According to PwC stats, 36 technology companies went public during the second quarter to June, raising $6.2 billion. But despite a 57% increase in the number of tech IPOs over the first quarter, proceeds were flat. US wearable fitness device firm FitBit was the most successful, pocketing $841 million.

Indeed, potential blockbusters like controversial taxi app firm Uber and American cloud storage company Dropbox just haven't happened. In fact, they look no closer to listing than they did at the beginning of the year.

Dropbox has said it wants to build up its base of paying customers which currently make up just a fraction of the company's 400 million users. And leaked documents recently revealed that Uber, the $50 billion company believed to be significantly loss-making still, will delay its float for 18-24 months. Avoiding public scrutiny of its books while it addresses adverse publicity and fierce competition probably makes sense to its secretive board. It also means no need for time-consuming quarterly financial reports.

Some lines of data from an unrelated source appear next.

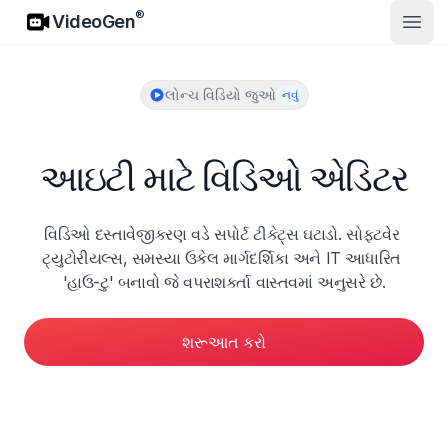
VideoGen
®
VideoGen
ખુલ્લો
લોન્ચ વિડિયો જુઓ
નવું
આઇટી માટે વિડિઓ એડિટર
વિડિઓ દસ્તાવેજીકરણ વડે સપોર્ટ ટીકેટ્સ ઘટાડો. સોફ્ટવેર 
ટ્યુટોરીયલ્સ, સમસ્યા ઉકેલ માર્ગદર્શિકા અને IT આધારિત 
'હાઉ-ટુ' બનાવો જે વપરાશકર્તા વાસ્તવમાં અનુસરે છે.
શરૂઆત કરો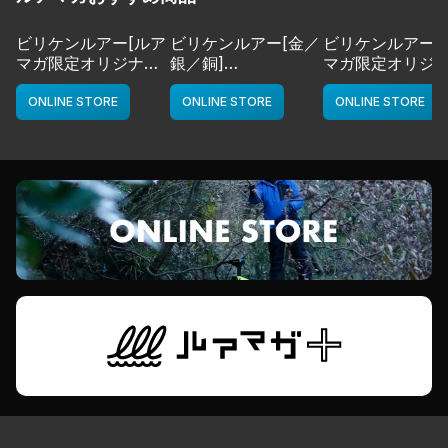
ビリケンルアー[ルア
ビリケンルアー[金／
ビリケンルアー[
マガ限定オリジナル
銀／銅]
マガ限定オリジ
カラー／LMチャー
deps
カラー／LMボー
ト]
ワイト]
ONLINE STORE
ONLINE STORE
ONLINE STORE
deps
deps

Clearly, others think the same. Instead of spending millions on a stockmarket listing and all the paraphernalia that entails, they're getting cash from venture capital investors and pumping it back into the business.

This article is for information and discussion purposes only and does not form a recommendation to invest or otherwise. The value of an investment may fall. The investments referred to in this article may not be suitable for all investors, and if in doubt, an investor should seek advice from a qualified investment adviser.